Rehashing

The size of the hash table is not determinate at the very beginning. If the total size of keys is too large (e.g. size >= capacity / 10), we should double the size of the hash table and rehash every keys. Say you have a hash table looks like below:

size=3,capacity=4

[null, 21, 14, null]
       ↓    ↓
       9   null
       ↓
      null

The hash function is:

int hashcode(int key, int capacity) {
    return key % capacity;
}

here we have three numbers, 9, 14 and 21, where 21 and 9 share the same position as they all have the same hashcode 1 (21 % 4 = 9 % 4 = 1). We store them in the hash table by linked list.

rehashing this hash table, double the capacity, you will get:

size=3,capacity=8

index:   0    1    2    3     4    5    6   7
hash : [null, 9, null, null, null, 21, 14, null]

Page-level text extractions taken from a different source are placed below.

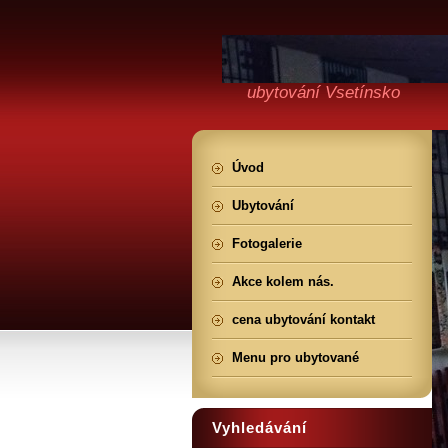
ubytování Vsetínsko
Úvod
Ubytování
Fotogalerie
Akce kolem nás.
cena ubytování kontakt
Menu pro ubytované
Vyhledávání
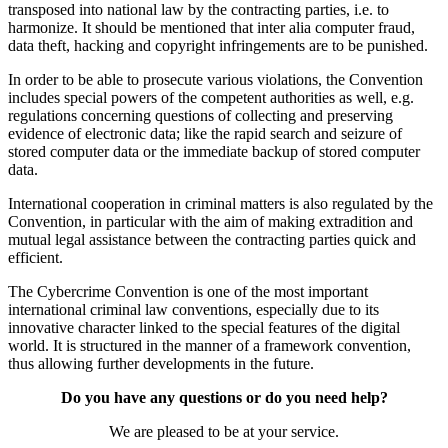
transposed into national law by the contracting parties, i.e. to
harmonize. It should be mentioned that inter alia computer fraud,
data theft, hacking and copyright infringements are to be punished.
In order to be able to prosecute various violations, the Convention
includes special powers of the competent authorities as well, e.g.
regulations concerning questions of collecting and preserving
evidence of electronic data; like the rapid search and seizure of
stored computer data or the immediate backup of stored computer
data.
International cooperation in criminal matters is also regulated by the
Convention, in particular with the aim of making extradition and
mutual legal assistance between the contracting parties quick and
efficient.
The Cybercrime Convention is one of the most important
international criminal law conventions, especially due to its
innovative character linked to the special features of the digital
world. It is structured in the manner of a framework convention,
thus allowing further developments in the future.
Do you have any questions or do you need help?
We are pleased to be at your service.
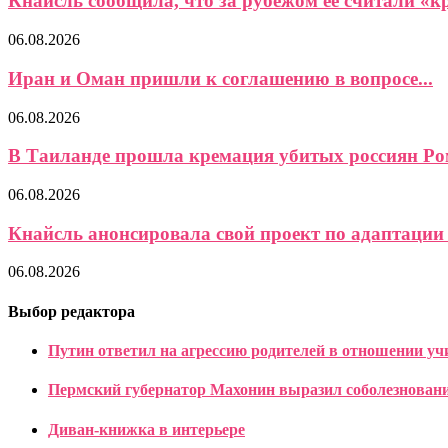
Кнайсль сообщила, что за рубежом ее считали «кр
06.08.2026
Иран и Оман пришли к соглашению в вопросе...
06.08.2026
В Таиланде прошла кремация убитых россиян Ром
06.08.2026
Кнайсль анонсировала свой проект по адаптации 
06.08.2026
Выбор редактора
Путин ответил на агрессию родителей в отношении уч
Пермский губернатор Махонин выразил соболезнова
Диван-книжка в интерьере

Given the original hash table, return the new hash table after rehashing .

Notice

For negative integer in hash table, the position can be calculated as follow:

• C++/Java : if you directly calculate -4 % 3 you will get -1. You can use function: a % b = (a % b + b) % b to make it is a non negative integer.
• Python : you can directly use -1 % 3, you will get 2 automatically.

public ListNode[] rehashing(ListNode[] hashTable) {
    if(hashTable == null || hashTable.length == 0) {
        return new ListNode[0];
    }
    int len = hashTable.length * 2;
    ListNode[] res = new ListNode[len];
    for(int i = 0; i < hashTable.length; i++) {
        ListNode p = hashTable[i];
        while(p != null) {
            if(res[(p.val % len + len) % len] == null) {
                ListNode node = new ListNode(p.val);
                res[(p.val % len + len) % len] = node;
            }
            else {
                ListNode pn = res[(p.val % len + len) % len];
                while(pn.next != null) {
                    pn = pn.next;
                }
                pn.next = new ListNode(p.val);
            }
            p = p.next;
        }
    }
    return res;
}